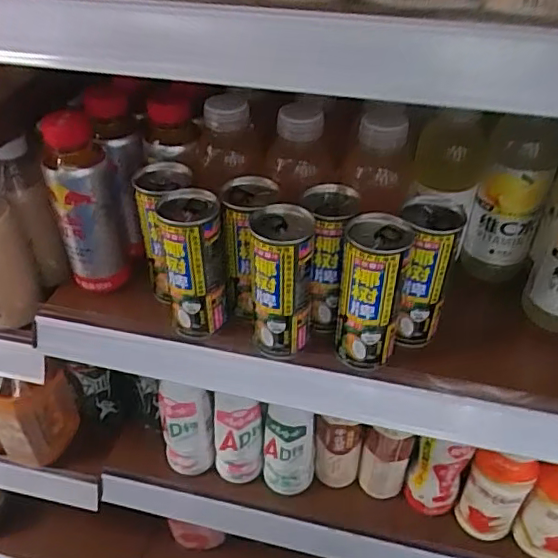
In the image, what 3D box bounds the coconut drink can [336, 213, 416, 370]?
[{"bbox_3d":[0.080,0.013,0.475,0.052,0.126,0.056,-3,41,3],"label":"coconut drink can"}]

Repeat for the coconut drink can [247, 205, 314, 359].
[{"bbox_3d":[0.003,0.004,0.485,0.054,0.125,0.052,-3,41,3],"label":"coconut drink can"}]

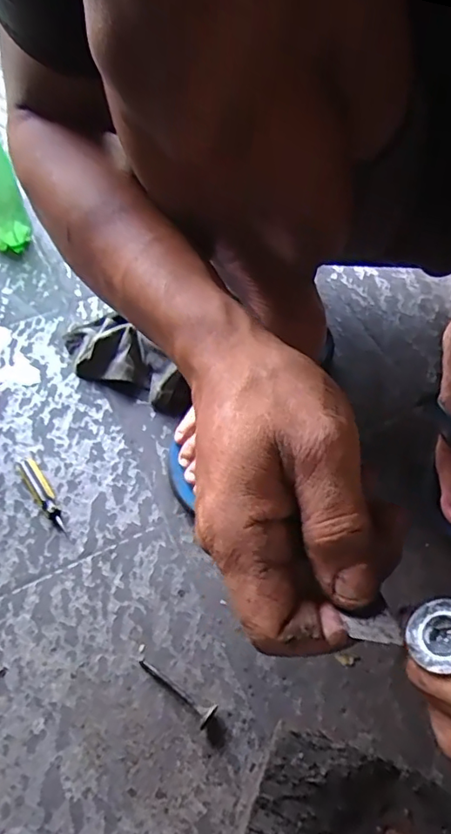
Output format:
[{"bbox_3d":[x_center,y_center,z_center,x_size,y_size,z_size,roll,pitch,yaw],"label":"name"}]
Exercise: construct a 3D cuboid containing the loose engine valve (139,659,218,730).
[{"bbox_3d":[-0.042,0.218,0.443,0.071,0.015,0.018,26,61,16],"label":"loose engine valve"}]

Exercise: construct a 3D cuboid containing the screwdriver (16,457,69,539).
[{"bbox_3d":[-0.171,0.072,0.528,0.018,0.013,0.089,-34,64,-20],"label":"screwdriver"}]

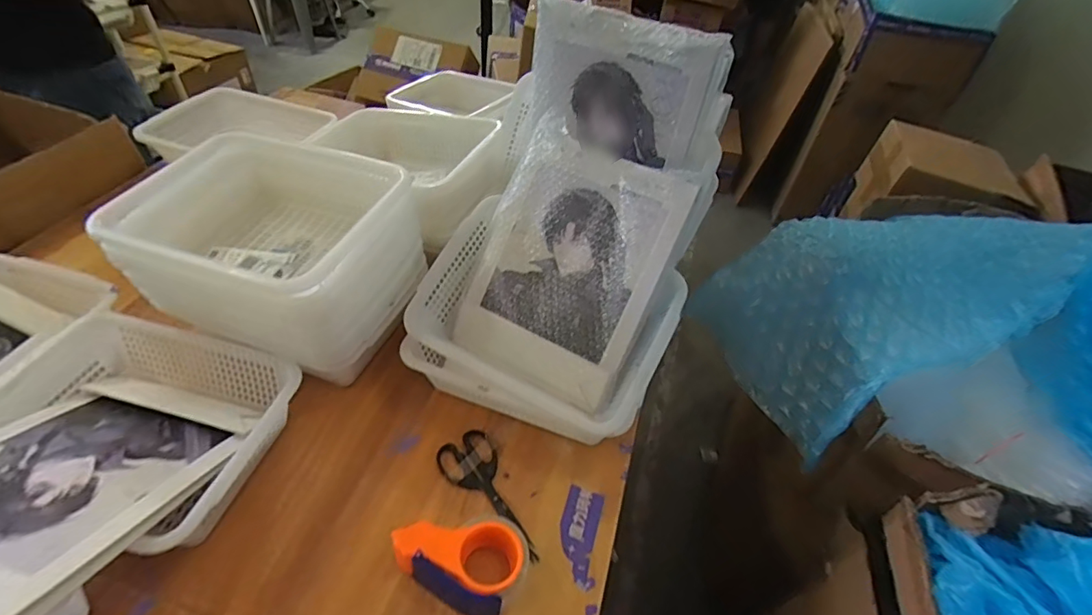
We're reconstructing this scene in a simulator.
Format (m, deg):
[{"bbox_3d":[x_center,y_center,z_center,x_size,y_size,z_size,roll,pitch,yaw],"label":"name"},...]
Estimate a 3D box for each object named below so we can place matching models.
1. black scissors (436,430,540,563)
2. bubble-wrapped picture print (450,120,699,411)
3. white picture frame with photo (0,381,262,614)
[{"bbox_3d":[-0.079,0.255,0.694,0.080,0.007,0.198,-19,50,-23],"label":"black scissors"},{"bbox_3d":[0.028,-0.059,0.758,0.263,0.353,0.031,24,6,15],"label":"bubble-wrapped picture print"},{"bbox_3d":[-0.544,0.182,0.584,0.268,0.020,0.332,15,20,6],"label":"white picture frame with photo"}]

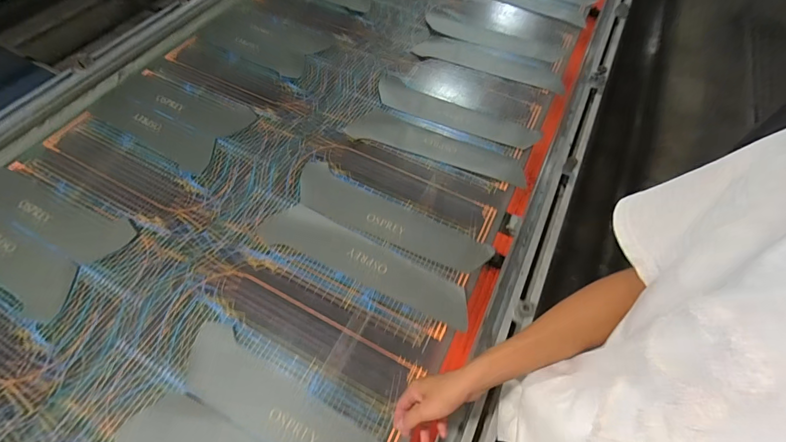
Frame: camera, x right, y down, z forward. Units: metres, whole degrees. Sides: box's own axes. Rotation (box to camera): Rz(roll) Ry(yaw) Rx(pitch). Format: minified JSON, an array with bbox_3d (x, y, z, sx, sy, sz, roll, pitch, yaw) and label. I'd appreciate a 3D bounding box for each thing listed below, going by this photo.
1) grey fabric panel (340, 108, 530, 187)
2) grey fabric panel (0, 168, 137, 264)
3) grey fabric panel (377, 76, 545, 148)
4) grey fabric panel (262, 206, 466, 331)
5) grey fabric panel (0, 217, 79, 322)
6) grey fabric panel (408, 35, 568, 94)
[{"bbox_3d":[0.113,-0.191,0.908,0.446,0.042,0.106,15,60,8],"label":"grey fabric panel"},{"bbox_3d":[-0.728,-0.014,0.756,0.378,0.012,0.109,21,62,11],"label":"grey fabric panel"},{"bbox_3d":[0.172,-0.291,0.977,0.455,0.013,0.123,21,54,5],"label":"grey fabric panel"},{"bbox_3d":[-0.057,0.075,0.712,0.443,0.062,0.096,22,62,12],"label":"grey fabric panel"},{"bbox_3d":[-0.782,0.058,0.714,0.390,0.010,0.104,27,63,14],"label":"grey fabric panel"},{"bbox_3d":[0.303,-0.497,1.126,0.470,0.015,0.134,17,54,0],"label":"grey fabric panel"}]

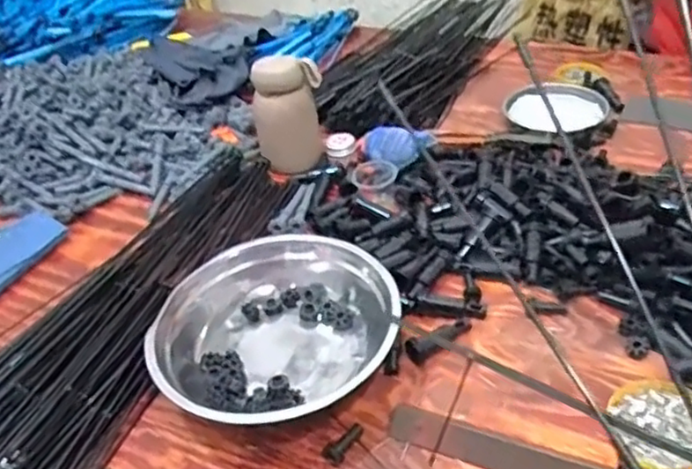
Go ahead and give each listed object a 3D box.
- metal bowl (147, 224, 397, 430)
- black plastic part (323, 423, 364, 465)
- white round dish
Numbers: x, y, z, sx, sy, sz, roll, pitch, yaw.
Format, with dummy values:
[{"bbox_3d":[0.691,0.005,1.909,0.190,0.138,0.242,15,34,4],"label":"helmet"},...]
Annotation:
[{"bbox_3d":[-0.063,0.089,0.607,0.213,0.075,0.203,-5,38,4],"label":"metal bowl"},{"bbox_3d":[-0.002,0.168,0.548,0.018,0.008,0.041,22,47,32],"label":"black plastic part"},{"bbox_3d":[0.286,-0.178,0.938,0.113,0.032,0.142,-25,41,-20],"label":"white round dish"}]

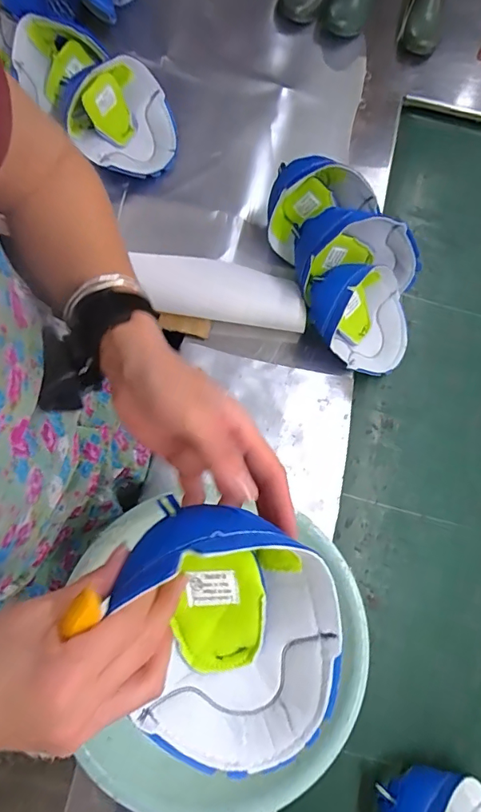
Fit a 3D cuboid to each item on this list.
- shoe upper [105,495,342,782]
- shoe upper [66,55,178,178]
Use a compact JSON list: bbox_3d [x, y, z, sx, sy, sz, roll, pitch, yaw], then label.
[{"bbox_3d":[-0.007,0.146,0.287,0.133,0.084,0.155,10,78,1],"label":"shoe upper"},{"bbox_3d":[-0.157,-0.389,0.631,0.139,0.058,0.147,5,95,-42],"label":"shoe upper"}]

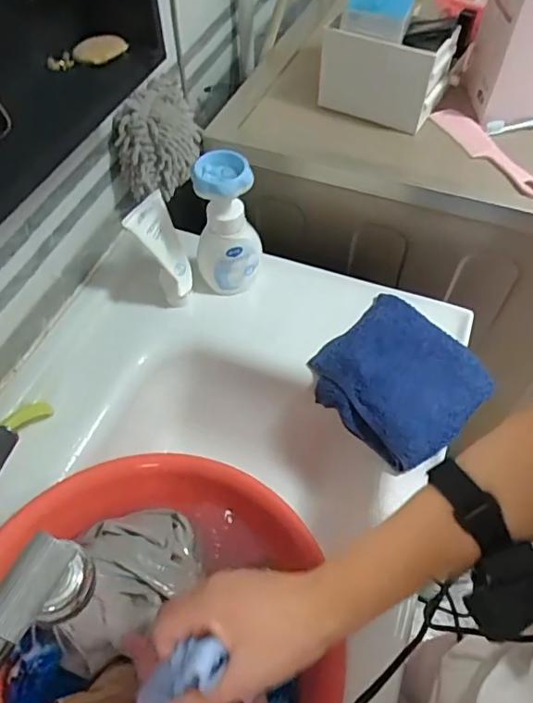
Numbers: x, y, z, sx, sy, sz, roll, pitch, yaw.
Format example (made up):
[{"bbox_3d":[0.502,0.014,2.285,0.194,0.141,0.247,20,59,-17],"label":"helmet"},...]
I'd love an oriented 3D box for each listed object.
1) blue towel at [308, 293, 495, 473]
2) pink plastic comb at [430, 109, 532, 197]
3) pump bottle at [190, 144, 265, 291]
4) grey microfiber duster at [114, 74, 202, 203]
[{"bbox_3d":[0.163,0.027,0.638,0.181,0.029,0.183,-36,61,-23],"label":"blue towel"},{"bbox_3d":[0.303,-0.274,0.710,0.041,0.014,0.201,-22,57,-15],"label":"pink plastic comb"},{"bbox_3d":[-0.049,-0.154,0.661,0.069,0.174,0.060,14,56,10],"label":"pump bottle"},{"bbox_3d":[-0.137,-0.283,0.696,0.060,0.119,0.135,27,59,19],"label":"grey microfiber duster"}]

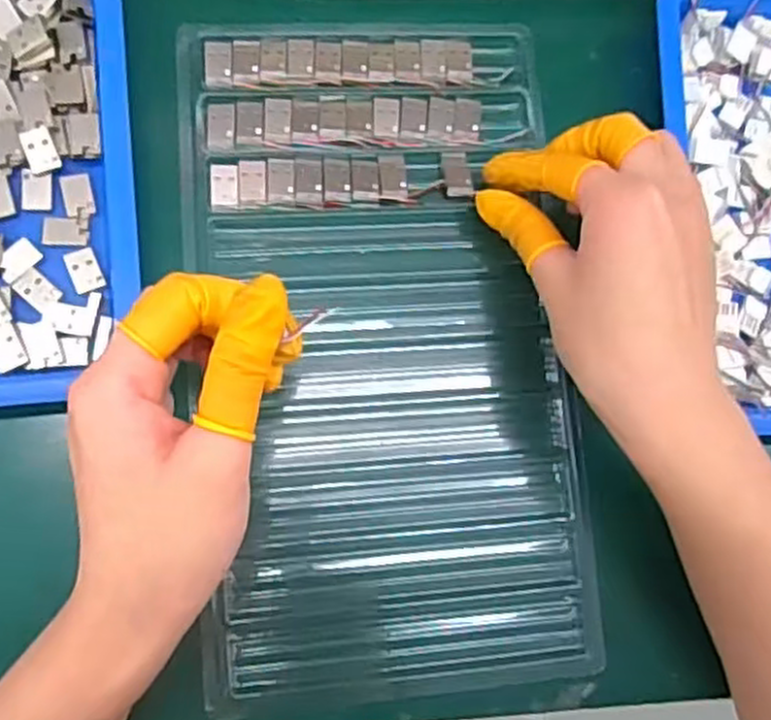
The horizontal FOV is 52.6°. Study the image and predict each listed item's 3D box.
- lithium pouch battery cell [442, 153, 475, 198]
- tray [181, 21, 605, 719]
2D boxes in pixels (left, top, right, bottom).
[{"bbox_3d":[0.033,-0.084,0.354,0.012,0.004,0.022,-4,68,-8],"label":"lithium pouch battery cell"},{"bbox_3d":[-0.002,-0.006,0.344,0.158,0.023,0.296,-6,85,-9],"label":"tray"}]

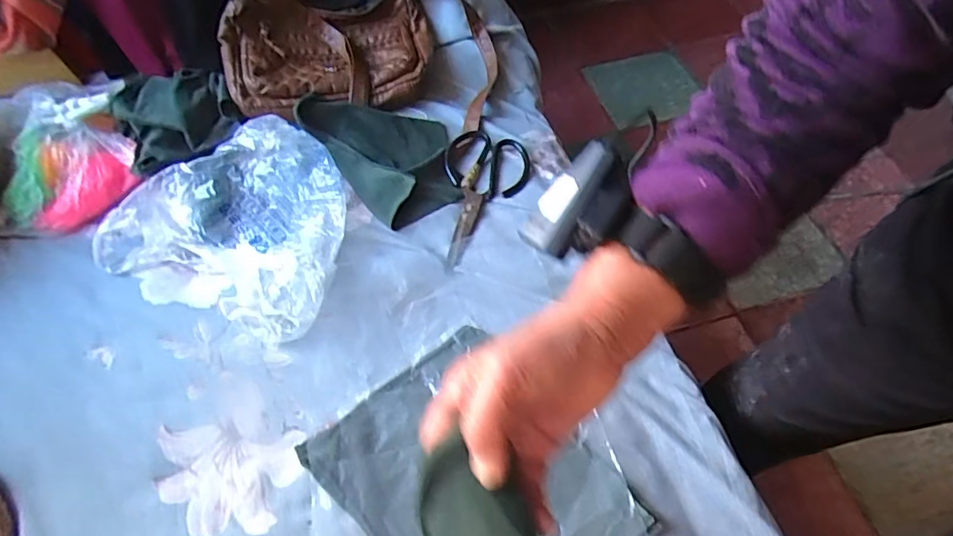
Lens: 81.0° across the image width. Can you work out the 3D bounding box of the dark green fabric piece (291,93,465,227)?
[{"bbox_3d":[-0.131,-0.155,0.737,0.192,0.070,0.194,-11,55,-5],"label":"dark green fabric piece"}]

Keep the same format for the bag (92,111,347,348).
[{"bbox_3d":[-0.294,-0.067,0.710,0.325,0.073,0.265,21,59,16],"label":"bag"}]

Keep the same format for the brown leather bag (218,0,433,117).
[{"bbox_3d":[-0.211,-0.315,0.811,0.295,0.112,0.192,-10,55,-5],"label":"brown leather bag"}]

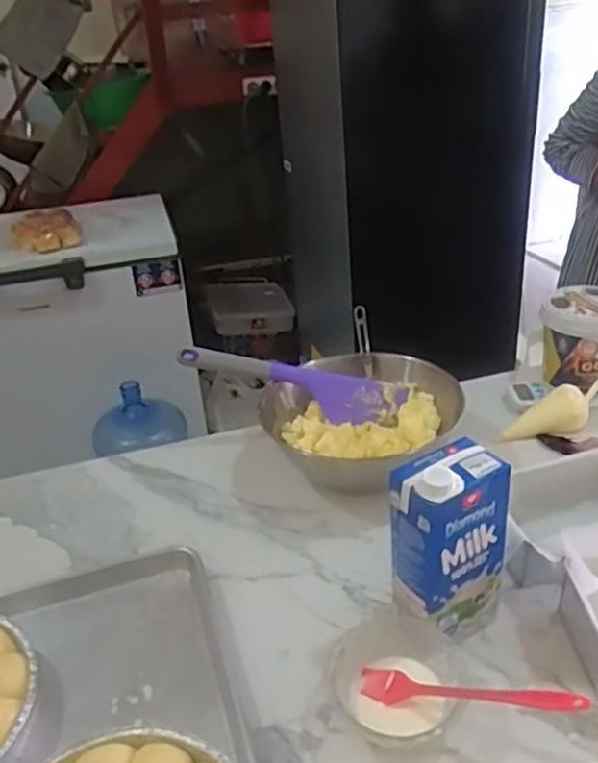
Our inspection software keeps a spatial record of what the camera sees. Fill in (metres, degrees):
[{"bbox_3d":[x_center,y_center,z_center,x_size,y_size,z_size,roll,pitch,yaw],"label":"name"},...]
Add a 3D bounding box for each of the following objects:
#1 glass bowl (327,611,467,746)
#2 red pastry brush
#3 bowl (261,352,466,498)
[{"bbox_3d":[0.088,0.269,0.617,0.112,0.048,0.109,-5,30,3],"label":"glass bowl"},{"bbox_3d":[0.142,0.265,0.577,0.191,0.016,0.027,-9,25,30],"label":"red pastry brush"},{"bbox_3d":[0.082,0.049,0.937,0.223,0.126,0.223,-5,30,3],"label":"bowl"}]

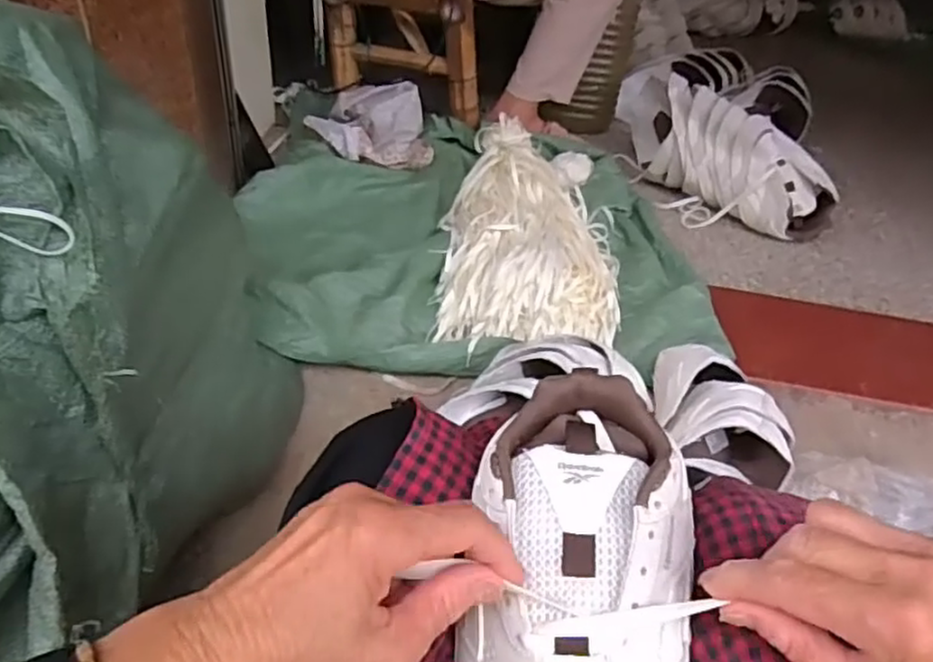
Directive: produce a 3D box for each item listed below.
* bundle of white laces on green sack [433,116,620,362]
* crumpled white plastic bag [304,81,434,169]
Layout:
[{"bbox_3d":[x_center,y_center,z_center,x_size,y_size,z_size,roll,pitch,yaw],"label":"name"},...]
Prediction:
[{"bbox_3d":[0.110,-0.175,1.144,0.279,0.077,0.528,9,41,3],"label":"bundle of white laces on green sack"},{"bbox_3d":[-0.191,-0.396,1.349,0.210,0.103,0.191,-12,44,-20],"label":"crumpled white plastic bag"}]

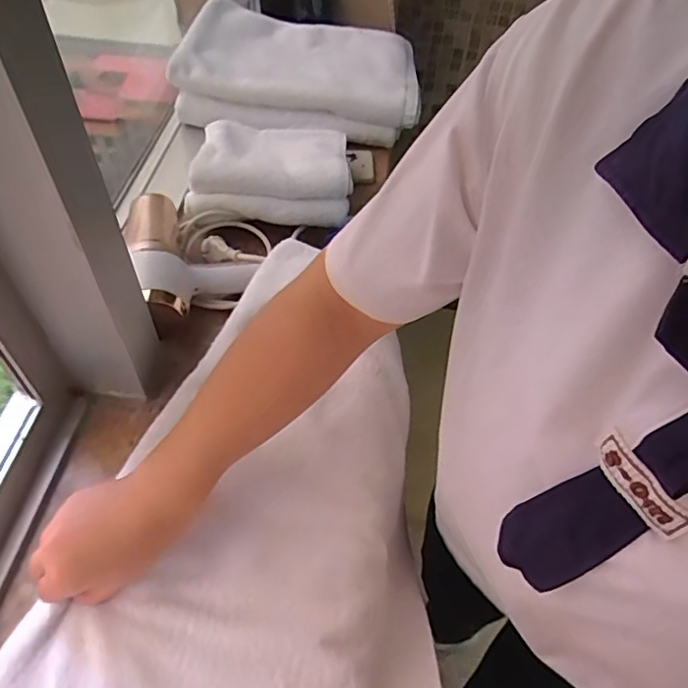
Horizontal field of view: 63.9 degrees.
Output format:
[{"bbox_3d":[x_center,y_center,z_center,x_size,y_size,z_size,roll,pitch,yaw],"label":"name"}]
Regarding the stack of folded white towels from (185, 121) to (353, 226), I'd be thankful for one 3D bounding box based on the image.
[{"bbox_3d":[-0.095,-0.248,0.747,0.202,0.052,0.191,2,51,-2],"label":"stack of folded white towels"}]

#####

## ASSIGNED TASK
Set the pictures aside and reproduce exactly the lines above, from the line holding "Repeat for the" through the line holding "2. bubble-wrapped picture", both included, with nothing else.

## ANSWER SPACE
Repeat for the coconut drink can [247, 205, 314, 359].
[{"bbox_3d":[0.003,0.004,0.485,0.054,0.125,0.052,-3,41,3],"label":"coconut drink can"}]

Output format:
[{"bbox_3d":[x_center,y_center,z_center,x_size,y_size,z_size,roll,pitch,yaw],"label":"name"}]
Exercise: construct a 3D cuboid containing the loose engine valve (139,659,218,730).
[{"bbox_3d":[-0.042,0.218,0.443,0.071,0.015,0.018,26,61,16],"label":"loose engine valve"}]

Exercise: construct a 3D cuboid containing the screwdriver (16,457,69,539).
[{"bbox_3d":[-0.171,0.072,0.528,0.018,0.013,0.089,-34,64,-20],"label":"screwdriver"}]

We're reconstructing this scene in a simulator.
Format (m, deg):
[{"bbox_3d":[x_center,y_center,z_center,x_size,y_size,z_size,roll,pitch,yaw],"label":"name"},...]
Estimate a 3D box for each object named below so we can place matching models.
1. black scissors (436,430,540,563)
2. bubble-wrapped picture print (450,120,699,411)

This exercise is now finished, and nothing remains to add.